Reading passage =>
——

US 4 overlaps with US 7 north into downtown Rutland, meeting the east end of its business route along the way. US 4 then leaves US 7 along Woodstock Avenue as it heads northeast out of the city. East of Rutland, US 4 is a two-lane highway, meandering through the Green Mountains and passing by the towns of Mendon and Killington. In Killington, US 4 joins VT 100 as they pass through Killington along the Ottauquechee River valley until reaching West Bridgewater. VT 100 splits off to the south while US 4 continues following the Ottauquechee River east through Bridgewater center into the town of Woodstock. Several miles later, US 4 enters the incorporated village of Woodstock, where it meets VT 12 and VT 106. Southbound VT 12 and eastbound US 4 overlap for about 4 mi along the river and split in the Taftsville Historic District, in the northwest corner of the town of Hartland.

US 4 continues following the Ottauquechee River into Quechee, passing through the Quechee State Park and circling south of Deweys Pond to cross the river on the Quechee Gorge Bridge, before heading north to the south bank of the White River. Here, US 4 has an interchange with Interstate 89 (I-89), then turns eastward following the river bank into the village of White River Junction. In the village, US 4 joins US 5 as they cross the White River. At a four-way intersection immediately after the crossing, US 5 continues north, VT 14 begins to the west, and US 4 continues to the east. US 4 crosses the New Hampshire state line at the Connecticut River on the Lyman Bridge after a quarter of a mile (0.25 mi).

==History==

The road running from the New York state line (toward Whitehall, New York) at Fair Haven eastward through Rutland and Woodstock to White River Junction was designated as Route 13 of the New England road marking system in 1922. In late 1926, Route 13 was incorporated into the newly established U.S. Numbered Highway System as US 4. In the 1960s, construction of the 19 mi expressway section of US 4 began. The middle segment of the expressway from exit 5 in Castleton to exit 6 in West Rutland opened to traffic in 1969. Two years later, the western segment from the New York line in Fair Haven to exit 5 also opened. The original surface alignment of US 4 was redesignated as VT 4A. The construction of the eastern segment (from exit 6 to the intersection with US 7) was delayed for several years and did not open to traffic until 1986. The original surface alignment east of exit 6 was redesignated as US 4 Bus.

==Future==

There have been calls for construction of an east–west interstate freeway in New England.

Northern New England is served by three north–south freeways radiating generally northwards from Boston, Massachusetts—from east to west, I-95, I-93, and US 3, all coming from or through Greater Boston; and westernmost of all, by I-91, which follows the Connecticut River. However, the northernmost complete east–west freeway existing within the region, I-90, does not enter northern New England. Continuous east–west freeway travel through (and within) northern New England is presently accomplished by three segments, only one of which is truly east–west.

——

Tasks to carry out =>
- A) According to the passage on US 4, in what year did the eastern segment of the expressway open to traffic?
- B) List every route with the "VT" prefix that the passage on US 4 names.
- C) Rewrite the part of the passage on US 4 that opens with the words containing "US 4 overlaps" and closes with "town of Hartland.", replacing "two-lane highway" with "two-lane road".

Data extract =>
——

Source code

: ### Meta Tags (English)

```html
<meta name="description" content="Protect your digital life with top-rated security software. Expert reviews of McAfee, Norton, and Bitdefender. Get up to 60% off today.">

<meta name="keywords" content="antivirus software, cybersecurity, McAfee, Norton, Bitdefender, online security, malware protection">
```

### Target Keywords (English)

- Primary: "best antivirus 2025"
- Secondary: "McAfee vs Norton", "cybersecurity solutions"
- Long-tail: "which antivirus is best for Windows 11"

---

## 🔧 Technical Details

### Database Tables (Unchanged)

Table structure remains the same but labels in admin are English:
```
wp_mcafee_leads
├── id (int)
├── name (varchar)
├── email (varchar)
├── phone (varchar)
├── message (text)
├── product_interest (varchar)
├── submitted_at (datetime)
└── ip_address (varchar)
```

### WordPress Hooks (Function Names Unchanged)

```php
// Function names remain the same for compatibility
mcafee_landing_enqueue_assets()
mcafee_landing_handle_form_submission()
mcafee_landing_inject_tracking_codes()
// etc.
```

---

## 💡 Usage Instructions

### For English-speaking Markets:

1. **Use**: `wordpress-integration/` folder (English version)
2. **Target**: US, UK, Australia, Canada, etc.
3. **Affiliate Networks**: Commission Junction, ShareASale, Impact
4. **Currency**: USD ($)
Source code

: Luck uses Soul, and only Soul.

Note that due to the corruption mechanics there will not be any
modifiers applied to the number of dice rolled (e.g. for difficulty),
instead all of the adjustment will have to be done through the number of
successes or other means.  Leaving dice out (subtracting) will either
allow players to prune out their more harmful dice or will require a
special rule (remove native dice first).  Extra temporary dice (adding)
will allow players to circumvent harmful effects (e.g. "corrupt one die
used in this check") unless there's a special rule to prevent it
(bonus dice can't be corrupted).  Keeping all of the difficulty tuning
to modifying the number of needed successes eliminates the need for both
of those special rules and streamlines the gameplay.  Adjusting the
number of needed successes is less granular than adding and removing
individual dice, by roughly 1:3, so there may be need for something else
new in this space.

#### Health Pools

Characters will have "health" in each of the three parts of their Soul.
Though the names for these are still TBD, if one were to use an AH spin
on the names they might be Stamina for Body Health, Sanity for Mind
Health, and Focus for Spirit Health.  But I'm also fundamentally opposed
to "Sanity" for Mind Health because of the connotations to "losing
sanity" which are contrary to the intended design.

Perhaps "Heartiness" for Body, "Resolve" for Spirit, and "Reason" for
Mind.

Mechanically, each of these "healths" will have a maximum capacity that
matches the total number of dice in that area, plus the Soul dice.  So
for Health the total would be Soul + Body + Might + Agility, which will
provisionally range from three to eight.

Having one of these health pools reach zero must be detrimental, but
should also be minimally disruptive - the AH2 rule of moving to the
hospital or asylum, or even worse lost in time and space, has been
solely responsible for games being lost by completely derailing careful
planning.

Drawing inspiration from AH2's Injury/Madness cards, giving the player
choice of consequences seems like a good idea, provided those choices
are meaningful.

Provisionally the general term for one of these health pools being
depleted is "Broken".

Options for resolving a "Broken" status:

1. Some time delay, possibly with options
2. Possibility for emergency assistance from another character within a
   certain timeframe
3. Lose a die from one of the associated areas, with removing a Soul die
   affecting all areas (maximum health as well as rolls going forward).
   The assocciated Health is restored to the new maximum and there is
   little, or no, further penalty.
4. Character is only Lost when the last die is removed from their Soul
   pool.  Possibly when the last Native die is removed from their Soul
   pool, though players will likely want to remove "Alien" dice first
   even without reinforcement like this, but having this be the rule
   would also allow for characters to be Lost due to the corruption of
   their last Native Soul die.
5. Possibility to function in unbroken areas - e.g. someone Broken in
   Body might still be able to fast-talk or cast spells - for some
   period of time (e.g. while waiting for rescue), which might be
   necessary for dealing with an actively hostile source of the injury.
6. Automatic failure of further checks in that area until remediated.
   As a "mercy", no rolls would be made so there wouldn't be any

——

Exercise responses =>
- A) 1986

- B) VT 100, VT 12, VT 106, VT 14, VT 4A

- C)
US 4 overlaps with US 7 north into downtown Rutland, meeting the east end of its business route along the way. US 4 then leaves US 7 along Woodstock Avenue as it heads northeast out of the city. East of Rutland, US 4 is a two-lane road, meandering through the Green Mountains and passing by the towns of Mendon and Killington. In Killington, US 4 joins VT 100 as they pass through Killington along the Ottauquechee River valley until reaching West Bridgewater. VT 100 splits off to the south while US 4 continues following the Ottauquechee River east through Bridgewater center into the town of Woodstock. Several miles later, US 4 enters the incorporated village of Woodstock, where it meets VT 12 and VT 106. Southbound VT 12 and eastbound US 4 overlap for about 4 mi along the river and split in the Taftsville Historic District, in the northwest corner of the town of Hartland.